In general, left multiplication is not an $R$-module homomorphism. For the function \(m_r (r^\prime) = r r^\prime\) saying that $m_r (r^\prime) = r^\prime m_r(1)$ is just saying that \(r^\prime r = r r^\prime\) which is only true for all $r^\prime$ if $r \in Z(R)$ the center of $R$.

Modules over the path algebra

We look at an extended example now. Let $Q$ be a finite direct graph, also known as a quiver. Let $R$ be a commutative ring. Then the path algebra $RQ$ is the free $R$-module on the set of paths in $Q$ with multiplication given by path concatenation.

For a particularly simple example, consider the following quiver

and use $Q$ to denote it also. Then we have four paths. The two arrows we will denote as $a$ and $b$ plus the length $0$ loops at the two nodes, $e_0$ and $e_1$. Thus \(RQ = Re_0 \oplus Ra \oplus Rb \oplus Re_1\) and the nonzero products are \(ae_0 = a = e_1a \ , \ be_0 = b = e_1b \ , \ e_0^2 = e_0 \ , \ e_1^2 = e_1.\)

Let $M$ be a $RQ$-module. Let us repackage the information present in the $RQ$-module structure in terms of more familiar data. Note that \(1 = e_0 + e_1\) in $RQ$. So we can write \(M = e_0 M \oplus e_1 M.\) For shorthand, set $M_i = e_i M$. Each $M_i$ is only an $R$-module. For each arrow $a$ in $Q$, action by $a$ gives a map \(\phi_a : M_{h(a)} \to M_{t(a)}\) which is $R$-linear.
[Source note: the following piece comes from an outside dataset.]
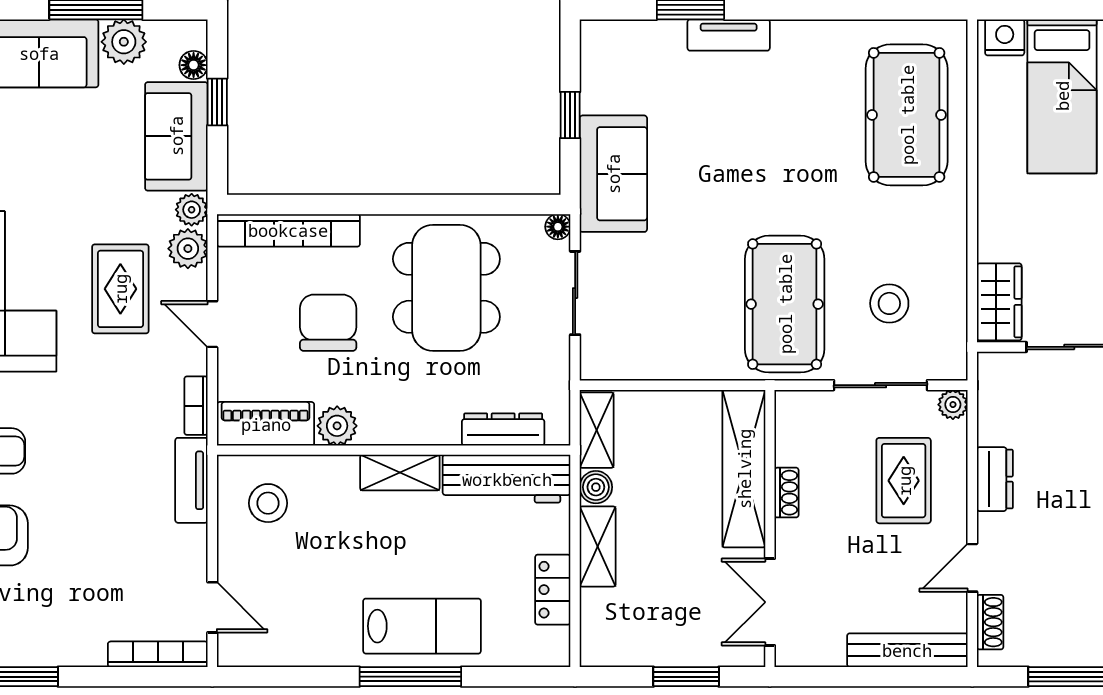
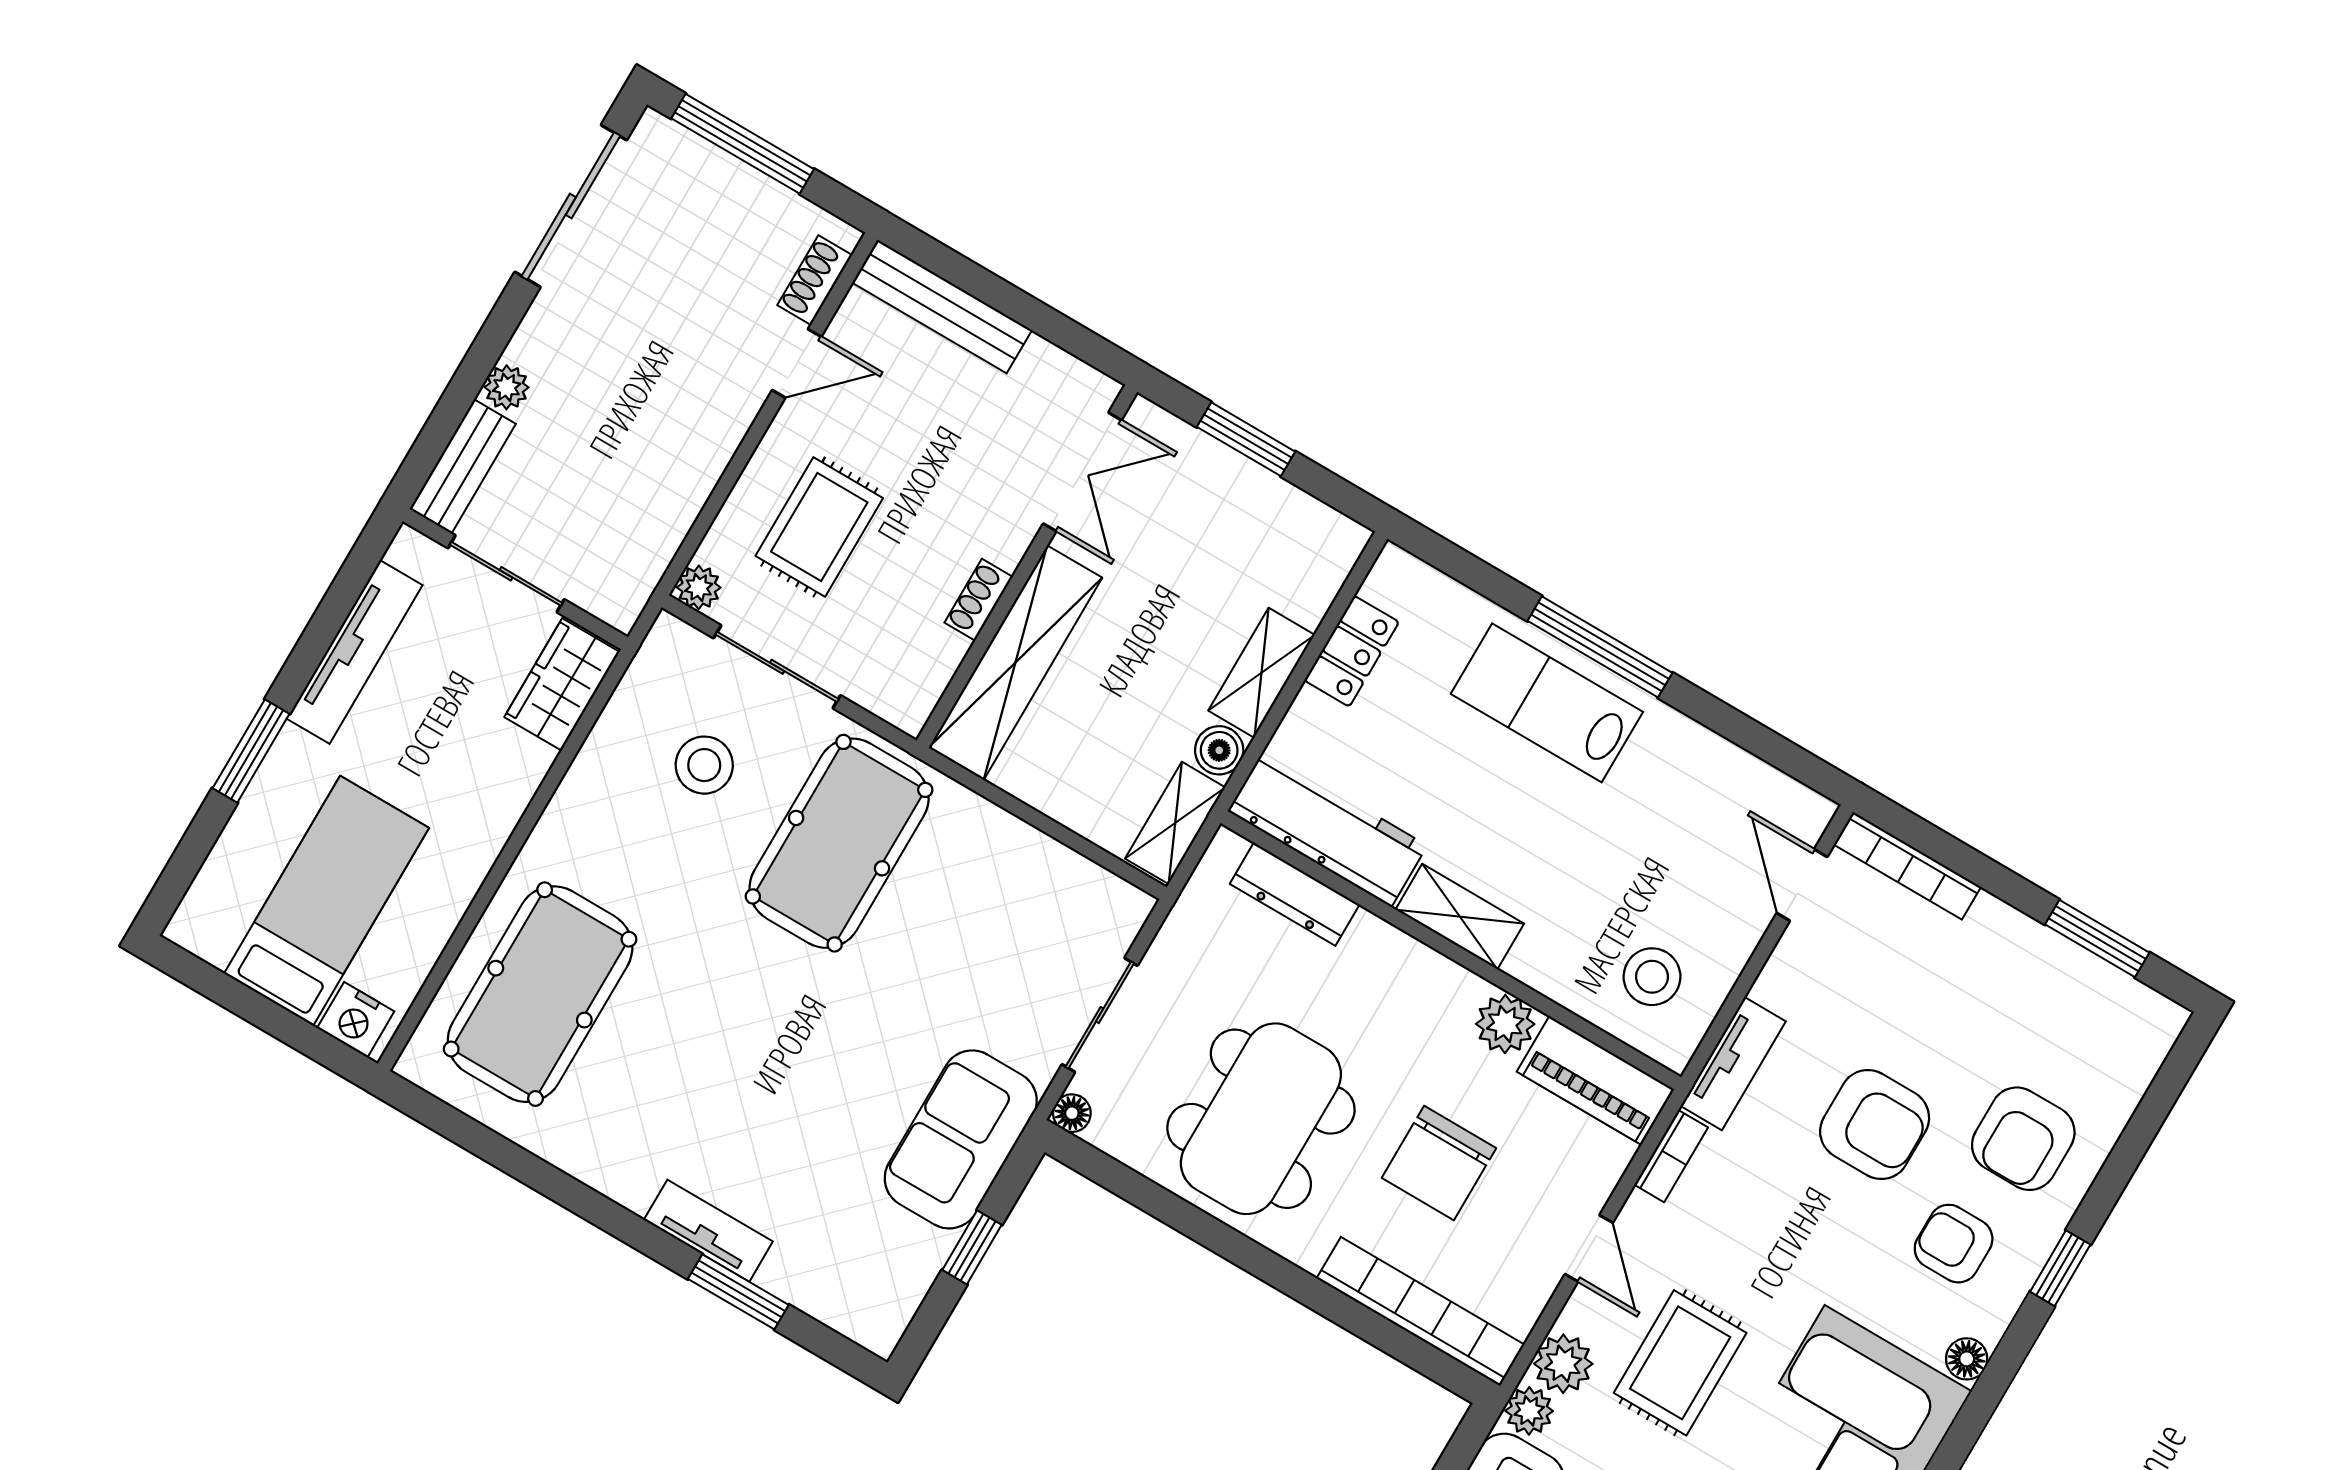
dresser: (995, 479) -> (701, 460), removed
armchair: (89, 493) -> (1875, 1125), added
So we have an assignment \(M \mapsto \lbrace M_i, \phi_a : M_{h(a)} \to M_{t(a)} \mid i \in Q_0, a \in Q_1 \rbrace\) This process is reversible. Given $(M_i, \phi_a)$, we set \(M = \bigoplus_i M_i\) and let $a$ act by $\phi_a$ on $M$.

Given a morphism $f : M \to M^\prime$ of $RQ$-modules, since $f(e_i M) = e_i f(M)$ we see we have induced maps $f_i : M_i \to M_i^\prime$. Since $f(am) = af(m)$, we see that \(f_i \circ \phi_a = \phi_a \circ f_i\) for any arrow $a$. This process is also reversible.

Thus the data of $RQ$-modules and their morphisms is the same as collections of $R$-modules indexed by vertices with $R$-linear maps indexed by arrows of $Q$.

This is the first example of an equivalence of categories.